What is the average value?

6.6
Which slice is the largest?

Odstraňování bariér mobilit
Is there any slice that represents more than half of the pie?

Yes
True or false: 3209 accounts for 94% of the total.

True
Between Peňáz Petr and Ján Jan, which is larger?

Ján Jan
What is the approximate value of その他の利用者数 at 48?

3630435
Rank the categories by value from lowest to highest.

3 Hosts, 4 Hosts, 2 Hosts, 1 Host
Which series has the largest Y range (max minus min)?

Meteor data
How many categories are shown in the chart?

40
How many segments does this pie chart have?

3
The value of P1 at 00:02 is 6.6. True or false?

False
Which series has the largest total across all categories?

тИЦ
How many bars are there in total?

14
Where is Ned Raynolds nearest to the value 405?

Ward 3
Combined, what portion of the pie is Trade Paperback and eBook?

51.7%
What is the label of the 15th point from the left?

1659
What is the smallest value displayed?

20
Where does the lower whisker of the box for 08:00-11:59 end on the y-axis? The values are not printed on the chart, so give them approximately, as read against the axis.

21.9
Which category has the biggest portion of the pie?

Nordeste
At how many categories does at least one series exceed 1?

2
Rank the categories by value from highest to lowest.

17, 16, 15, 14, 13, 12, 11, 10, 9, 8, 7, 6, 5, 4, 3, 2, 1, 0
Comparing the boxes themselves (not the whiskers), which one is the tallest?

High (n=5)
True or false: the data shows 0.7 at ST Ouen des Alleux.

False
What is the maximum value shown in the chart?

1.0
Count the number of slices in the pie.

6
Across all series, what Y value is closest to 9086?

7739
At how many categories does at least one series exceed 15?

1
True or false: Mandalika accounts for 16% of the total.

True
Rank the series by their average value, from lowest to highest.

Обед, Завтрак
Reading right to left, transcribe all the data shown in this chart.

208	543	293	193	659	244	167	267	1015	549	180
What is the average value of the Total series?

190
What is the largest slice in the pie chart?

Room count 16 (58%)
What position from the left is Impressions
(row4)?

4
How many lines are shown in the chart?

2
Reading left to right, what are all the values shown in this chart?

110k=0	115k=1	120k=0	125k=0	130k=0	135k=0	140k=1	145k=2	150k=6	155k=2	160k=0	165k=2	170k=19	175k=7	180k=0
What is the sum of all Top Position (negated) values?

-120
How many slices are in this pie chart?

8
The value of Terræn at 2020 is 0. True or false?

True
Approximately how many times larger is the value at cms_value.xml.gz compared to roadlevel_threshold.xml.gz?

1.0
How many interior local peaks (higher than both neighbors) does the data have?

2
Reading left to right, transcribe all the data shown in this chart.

************

* Work required
Please rewrite the rows from the start through the one containing "Count the number of slices in the pie.", putting "donut" wherever "pie" appears and leaving everything else unchanged.

* Result for this task
What is the average value?

6.6
Which slice is the largest?

Odstraňování bariér mobilit
Is there any slice that represents more than half of the donut?

Yes
True or false: 3209 accounts for 94% of the total.

True
Between Peňáz Petr and Ján Jan, which is larger?

Ján Jan
What is the approximate value of その他の利用者数 at 48?

3630435
Rank the categories by value from lowest to highest.

3 Hosts, 4 Hosts, 2 Hosts, 1 Host
Which series has the largest Y range (max minus min)?

Meteor data
How many categories are shown in the chart?

40
How many segments does this donut chart have?

3
The value of P1 at 00:02 is 6.6. True or false?

False
Which series has the largest total across all categories?

тИЦ
How many bars are there in total?

14
Where is Ned Raynolds nearest to the value 405?

Ward 3
Combined, what portion of the donut is Trade Paperback and eBook?

51.7%
What is the label of the 15th point from the left?

1659
What is the smallest value displayed?

20
Where does the lower whisker of the box for 08:00-11:59 end on the y-axis? The values are not printed on the chart, so give them approximately, as read against the axis.

21.9
Which category has the biggest portion of the donut?

Nordeste
At how many categories does at least one series exceed 1?

2
Rank the categories by value from highest to lowest.

17, 16, 15, 14, 13, 12, 11, 10, 9, 8, 7, 6, 5, 4, 3, 2, 1, 0
Comparing the boxes themselves (not the whiskers), which one is the tallest?

High (n=5)
True or false: the data shows 0.7 at ST Ouen des Alleux.

False
What is the maximum value shown in the chart?

1.0
Count the number of slices in the donut.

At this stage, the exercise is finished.